Legislative Yuan passes changes to aviation act

By Sean Lin  /  Staff reporter

The Legislative Yuan yesterday approved draft amendments to the Civil Aviation Act (民用航空法) that include a provision stipulating that airline owners who unexpectedly close down their airlines would face a maximum prison term of three years and a maximum fine of NT$200 million (US$6.86 million).

The draft amendments were proposed in light of TransAsia Airways’ unexpected closure in 2016, which caused losses to its passengers and shareholders.

According to the amended act, airlines must submit a closure plan to the Civil Aeronautics Association (CAA) two months before they intend to end operations.

Airlines that breach this rule would face a fine of between NT$600,000 and NT$3 million, while their owners could be fined between NT$600,000 and NT$12 million.

Airline owners that cause third parties severe losses as a result of unexpected closure would face a maximum prison term of three years and a fine of between NT$20 million and NT$200 million, the amendments say.

They also impose rules on drones, with drones weighing 250g or more or determined by the CAA to be equipped with “special features” requiring to be registered with the agency and local governments, and their owners required to pass a license test administered by the agency.

People who illegally fly drones near airports, flight-restricted areas or no-flight areas would face a fine of between NT$300,000 and NT$1.5 million, and have their drones confiscated.

Meanwhile, proposed amendments to the Alternative Service Regulations for Military Service (替代役實施條例) were approved after a third reading, giving Aboriginal conscripts priority to perform services at their settlements when being assigned their alternative military service.

New Power Party Legislator Kawlo Iyun Pacidal, an Amis, and Democratic Progressive Party Legislator Chen Ying (陳瑩), a Puyuma, who proposed the amendments, said the new stipulation would allow young Aborigines to learn more about their culture.
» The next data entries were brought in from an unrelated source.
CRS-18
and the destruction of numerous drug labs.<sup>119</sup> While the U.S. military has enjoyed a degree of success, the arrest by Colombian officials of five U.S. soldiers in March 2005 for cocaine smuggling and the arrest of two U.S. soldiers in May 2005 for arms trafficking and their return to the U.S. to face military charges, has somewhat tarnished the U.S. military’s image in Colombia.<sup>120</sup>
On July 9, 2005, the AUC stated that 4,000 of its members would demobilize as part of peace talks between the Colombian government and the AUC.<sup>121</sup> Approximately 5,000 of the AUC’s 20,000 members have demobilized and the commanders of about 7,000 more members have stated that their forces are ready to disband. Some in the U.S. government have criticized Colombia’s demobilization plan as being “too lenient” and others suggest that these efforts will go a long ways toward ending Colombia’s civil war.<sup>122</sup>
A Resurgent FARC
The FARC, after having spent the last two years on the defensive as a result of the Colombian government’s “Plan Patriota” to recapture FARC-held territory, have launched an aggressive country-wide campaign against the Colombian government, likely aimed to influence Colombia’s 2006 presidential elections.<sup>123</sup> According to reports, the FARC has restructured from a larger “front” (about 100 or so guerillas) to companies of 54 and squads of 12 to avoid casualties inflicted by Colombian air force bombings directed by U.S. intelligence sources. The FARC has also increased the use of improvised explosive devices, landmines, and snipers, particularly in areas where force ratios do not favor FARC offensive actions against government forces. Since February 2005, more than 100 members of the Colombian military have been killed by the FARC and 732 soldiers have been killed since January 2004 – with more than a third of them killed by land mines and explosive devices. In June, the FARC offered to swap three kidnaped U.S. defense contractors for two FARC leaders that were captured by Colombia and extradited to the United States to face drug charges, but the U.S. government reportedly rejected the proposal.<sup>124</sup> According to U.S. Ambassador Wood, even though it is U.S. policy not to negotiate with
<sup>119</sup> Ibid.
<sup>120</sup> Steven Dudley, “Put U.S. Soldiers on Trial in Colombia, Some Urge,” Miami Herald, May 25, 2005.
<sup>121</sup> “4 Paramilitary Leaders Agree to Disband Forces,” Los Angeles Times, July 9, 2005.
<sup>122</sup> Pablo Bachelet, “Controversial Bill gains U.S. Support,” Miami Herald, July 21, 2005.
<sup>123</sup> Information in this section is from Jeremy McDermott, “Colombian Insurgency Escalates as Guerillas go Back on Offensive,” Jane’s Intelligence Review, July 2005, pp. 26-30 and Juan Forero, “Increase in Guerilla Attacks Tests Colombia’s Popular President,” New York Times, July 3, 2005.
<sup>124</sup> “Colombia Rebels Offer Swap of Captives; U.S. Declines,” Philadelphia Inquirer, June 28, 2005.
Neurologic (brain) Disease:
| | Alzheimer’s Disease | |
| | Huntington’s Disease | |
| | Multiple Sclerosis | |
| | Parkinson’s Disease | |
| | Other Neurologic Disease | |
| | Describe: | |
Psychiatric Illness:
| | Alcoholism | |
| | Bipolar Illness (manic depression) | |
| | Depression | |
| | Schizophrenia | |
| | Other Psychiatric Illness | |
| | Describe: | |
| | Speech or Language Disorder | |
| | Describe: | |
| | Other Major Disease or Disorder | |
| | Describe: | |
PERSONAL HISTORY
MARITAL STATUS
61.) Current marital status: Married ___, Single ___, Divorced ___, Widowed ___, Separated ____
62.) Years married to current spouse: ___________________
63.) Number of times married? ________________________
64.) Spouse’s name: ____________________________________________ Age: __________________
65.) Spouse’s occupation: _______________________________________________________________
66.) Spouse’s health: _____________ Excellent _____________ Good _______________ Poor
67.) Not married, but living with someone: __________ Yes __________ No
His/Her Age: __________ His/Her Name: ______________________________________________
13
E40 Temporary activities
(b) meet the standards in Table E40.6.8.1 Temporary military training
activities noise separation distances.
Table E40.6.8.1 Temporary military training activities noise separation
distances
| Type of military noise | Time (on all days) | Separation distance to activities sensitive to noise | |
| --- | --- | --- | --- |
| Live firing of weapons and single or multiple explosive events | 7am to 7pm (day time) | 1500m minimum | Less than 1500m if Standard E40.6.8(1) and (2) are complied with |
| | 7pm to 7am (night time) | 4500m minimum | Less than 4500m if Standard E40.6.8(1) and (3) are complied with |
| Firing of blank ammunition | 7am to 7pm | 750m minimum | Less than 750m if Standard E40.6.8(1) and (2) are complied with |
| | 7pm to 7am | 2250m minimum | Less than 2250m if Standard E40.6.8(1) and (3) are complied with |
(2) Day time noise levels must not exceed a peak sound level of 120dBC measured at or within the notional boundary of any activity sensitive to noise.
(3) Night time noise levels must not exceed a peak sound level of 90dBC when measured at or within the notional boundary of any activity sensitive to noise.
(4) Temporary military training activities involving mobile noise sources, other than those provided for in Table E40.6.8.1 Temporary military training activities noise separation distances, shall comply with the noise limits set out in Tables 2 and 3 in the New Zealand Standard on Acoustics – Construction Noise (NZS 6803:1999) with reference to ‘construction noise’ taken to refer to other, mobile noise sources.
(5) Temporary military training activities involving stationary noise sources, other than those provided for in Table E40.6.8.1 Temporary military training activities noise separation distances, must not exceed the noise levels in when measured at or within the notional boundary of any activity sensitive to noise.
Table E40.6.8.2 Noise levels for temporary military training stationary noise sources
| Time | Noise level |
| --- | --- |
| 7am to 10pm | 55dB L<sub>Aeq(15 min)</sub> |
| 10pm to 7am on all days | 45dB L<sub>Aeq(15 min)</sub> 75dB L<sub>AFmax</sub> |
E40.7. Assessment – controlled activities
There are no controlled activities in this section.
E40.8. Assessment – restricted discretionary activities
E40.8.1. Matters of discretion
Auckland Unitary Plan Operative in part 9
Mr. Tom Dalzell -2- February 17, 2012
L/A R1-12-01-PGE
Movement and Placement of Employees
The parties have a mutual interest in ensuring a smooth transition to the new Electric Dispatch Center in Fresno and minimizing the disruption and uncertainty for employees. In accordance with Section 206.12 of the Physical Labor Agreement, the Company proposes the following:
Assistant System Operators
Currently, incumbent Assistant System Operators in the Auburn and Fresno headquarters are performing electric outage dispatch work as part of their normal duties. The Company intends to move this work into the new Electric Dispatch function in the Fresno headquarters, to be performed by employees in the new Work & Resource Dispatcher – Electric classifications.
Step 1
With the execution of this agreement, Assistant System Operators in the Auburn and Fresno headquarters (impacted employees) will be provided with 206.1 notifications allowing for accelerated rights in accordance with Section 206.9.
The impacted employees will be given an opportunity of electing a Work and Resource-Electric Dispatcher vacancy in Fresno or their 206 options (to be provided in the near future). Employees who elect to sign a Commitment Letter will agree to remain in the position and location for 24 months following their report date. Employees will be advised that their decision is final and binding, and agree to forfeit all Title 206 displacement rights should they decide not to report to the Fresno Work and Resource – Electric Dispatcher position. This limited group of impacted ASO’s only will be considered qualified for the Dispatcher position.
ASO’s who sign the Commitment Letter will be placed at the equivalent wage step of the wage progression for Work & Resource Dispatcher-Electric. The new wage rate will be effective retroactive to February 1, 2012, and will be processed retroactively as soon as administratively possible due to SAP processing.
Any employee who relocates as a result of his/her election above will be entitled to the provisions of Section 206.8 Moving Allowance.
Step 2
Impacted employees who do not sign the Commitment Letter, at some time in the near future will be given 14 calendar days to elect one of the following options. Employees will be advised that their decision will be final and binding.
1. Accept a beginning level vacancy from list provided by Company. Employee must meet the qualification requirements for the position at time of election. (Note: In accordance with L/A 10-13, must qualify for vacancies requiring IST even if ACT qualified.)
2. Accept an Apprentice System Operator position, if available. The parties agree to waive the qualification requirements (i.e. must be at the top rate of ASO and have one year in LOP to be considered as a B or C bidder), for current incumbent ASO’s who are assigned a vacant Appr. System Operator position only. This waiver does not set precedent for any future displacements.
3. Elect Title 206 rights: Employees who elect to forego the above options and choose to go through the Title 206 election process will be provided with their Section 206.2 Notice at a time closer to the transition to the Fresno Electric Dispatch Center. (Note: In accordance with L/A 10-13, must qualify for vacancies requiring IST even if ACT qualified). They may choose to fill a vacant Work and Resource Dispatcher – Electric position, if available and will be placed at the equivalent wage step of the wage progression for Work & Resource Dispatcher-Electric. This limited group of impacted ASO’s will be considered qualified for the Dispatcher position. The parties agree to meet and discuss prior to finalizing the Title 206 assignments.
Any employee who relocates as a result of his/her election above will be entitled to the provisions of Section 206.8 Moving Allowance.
A new rule introduced by People First Party (PFP) Legislator Chen Yi-chieh (陳怡潔) stipulates that supervisors of alternative service personnel who assault, verbally insult or cause the health of personnel to seriously deteriorate are to be fined between NT$50,000 and NT$500,000.

Chen Yi-chieh said the new rule is an improvement on former regulations, which only stipulated that the quota on the number of alternative service personnel a government or public agency could recruit should be reduced or canceled if it is found to have mistreated alternative service personnel.

That did not provide conscripts with enough protection, the PFP lawmaker said.